"""

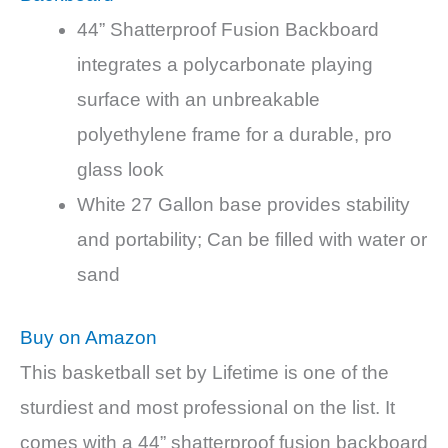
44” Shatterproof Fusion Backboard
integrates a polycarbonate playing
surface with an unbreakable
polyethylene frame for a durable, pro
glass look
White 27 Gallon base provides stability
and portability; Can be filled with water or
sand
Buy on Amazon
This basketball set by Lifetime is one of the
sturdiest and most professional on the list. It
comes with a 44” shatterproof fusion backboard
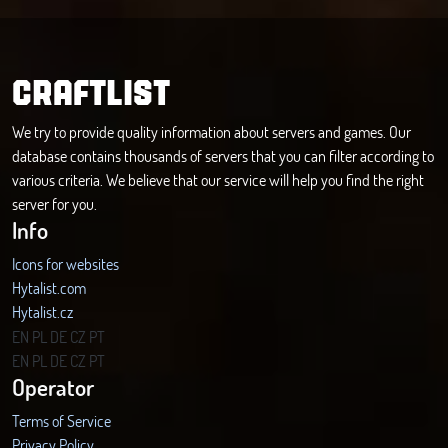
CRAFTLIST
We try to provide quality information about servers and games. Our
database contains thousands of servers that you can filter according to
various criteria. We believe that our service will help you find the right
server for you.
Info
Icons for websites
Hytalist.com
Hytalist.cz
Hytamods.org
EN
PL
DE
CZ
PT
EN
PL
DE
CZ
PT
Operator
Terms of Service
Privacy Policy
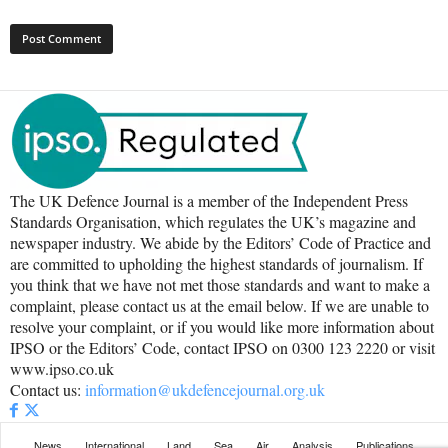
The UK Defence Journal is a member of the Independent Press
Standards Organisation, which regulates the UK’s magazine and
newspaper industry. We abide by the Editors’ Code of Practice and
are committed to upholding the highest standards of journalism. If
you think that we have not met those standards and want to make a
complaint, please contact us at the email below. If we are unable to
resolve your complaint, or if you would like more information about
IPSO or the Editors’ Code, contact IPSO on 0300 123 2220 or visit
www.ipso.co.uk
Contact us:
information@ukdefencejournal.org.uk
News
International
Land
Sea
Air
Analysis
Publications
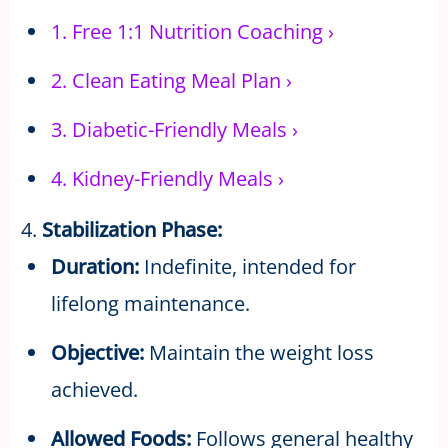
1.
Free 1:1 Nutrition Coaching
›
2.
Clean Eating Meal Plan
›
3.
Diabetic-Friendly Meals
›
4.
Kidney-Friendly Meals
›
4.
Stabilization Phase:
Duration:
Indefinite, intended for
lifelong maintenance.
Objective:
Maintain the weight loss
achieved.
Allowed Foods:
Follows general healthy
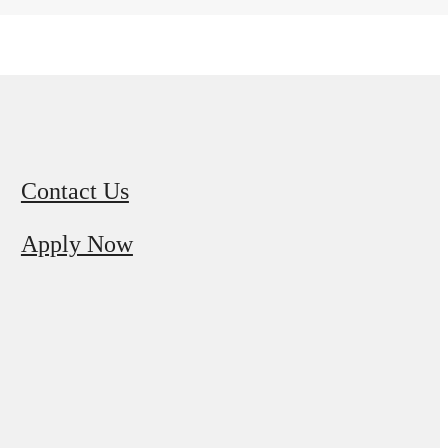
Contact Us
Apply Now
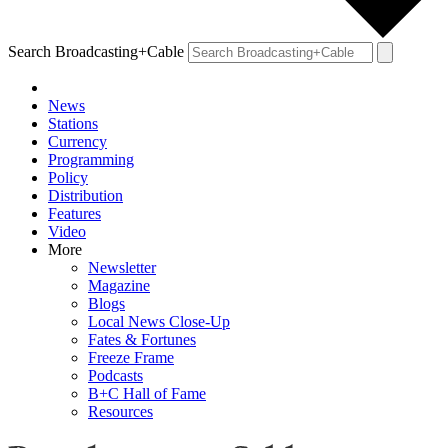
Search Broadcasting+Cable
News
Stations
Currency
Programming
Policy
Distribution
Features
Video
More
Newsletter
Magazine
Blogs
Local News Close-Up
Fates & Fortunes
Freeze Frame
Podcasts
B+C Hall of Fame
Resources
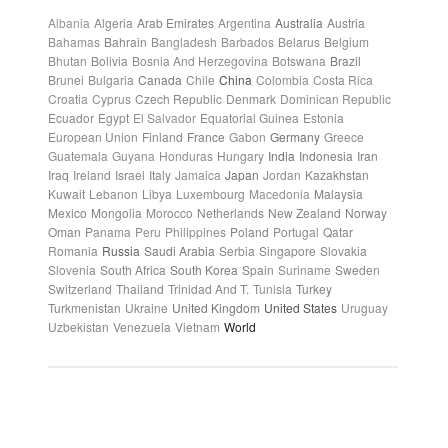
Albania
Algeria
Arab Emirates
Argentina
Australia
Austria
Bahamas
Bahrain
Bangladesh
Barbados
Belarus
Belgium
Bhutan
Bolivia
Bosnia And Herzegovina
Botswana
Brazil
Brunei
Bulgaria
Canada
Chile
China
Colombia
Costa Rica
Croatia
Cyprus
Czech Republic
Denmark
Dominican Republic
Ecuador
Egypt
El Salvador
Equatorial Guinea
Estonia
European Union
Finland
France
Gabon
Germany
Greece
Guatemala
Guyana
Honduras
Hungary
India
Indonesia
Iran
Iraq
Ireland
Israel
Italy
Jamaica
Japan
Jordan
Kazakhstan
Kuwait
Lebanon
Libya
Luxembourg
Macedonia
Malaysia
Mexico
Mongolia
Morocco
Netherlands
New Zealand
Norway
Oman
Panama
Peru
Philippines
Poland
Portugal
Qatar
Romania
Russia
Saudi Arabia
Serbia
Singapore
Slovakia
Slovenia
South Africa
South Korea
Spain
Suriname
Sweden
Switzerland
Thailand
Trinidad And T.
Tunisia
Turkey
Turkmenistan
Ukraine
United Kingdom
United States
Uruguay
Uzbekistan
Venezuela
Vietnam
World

"""
"""

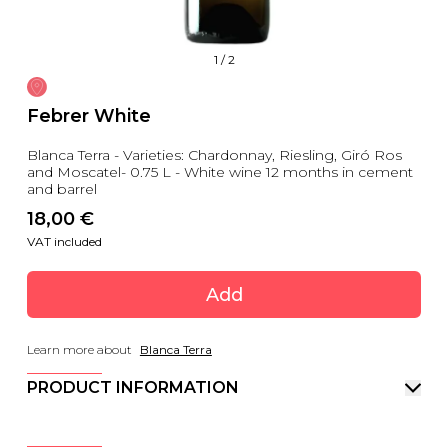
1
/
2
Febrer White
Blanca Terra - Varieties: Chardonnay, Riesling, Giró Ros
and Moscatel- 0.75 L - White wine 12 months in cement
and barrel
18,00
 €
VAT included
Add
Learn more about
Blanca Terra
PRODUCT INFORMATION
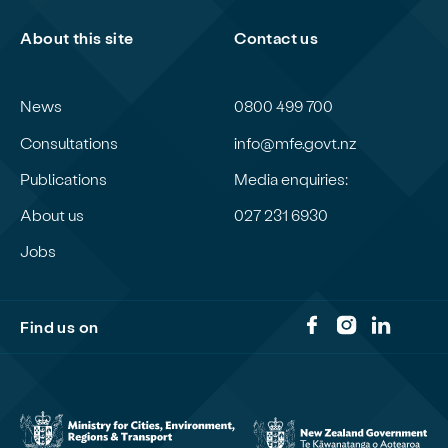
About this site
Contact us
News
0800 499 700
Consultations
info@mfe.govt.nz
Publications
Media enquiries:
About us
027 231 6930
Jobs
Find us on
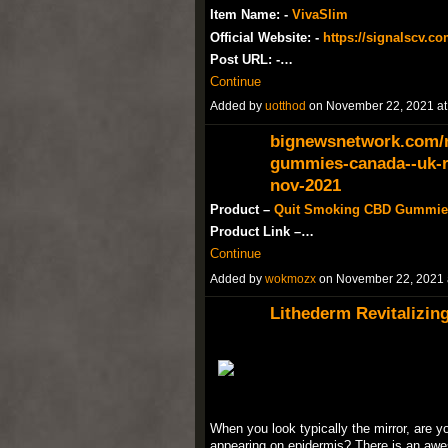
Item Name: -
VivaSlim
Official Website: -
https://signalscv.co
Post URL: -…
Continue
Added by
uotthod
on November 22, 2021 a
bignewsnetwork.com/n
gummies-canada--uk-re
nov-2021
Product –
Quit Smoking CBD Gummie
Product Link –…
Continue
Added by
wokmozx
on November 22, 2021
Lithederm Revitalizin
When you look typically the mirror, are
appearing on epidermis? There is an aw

"""

→ JOB ITEM: In the records above, locate each line with the word "November". Copy all such lines.

→ RESULT FOR THIS TASK:
on November 22, 2021 a
on November 22, 2021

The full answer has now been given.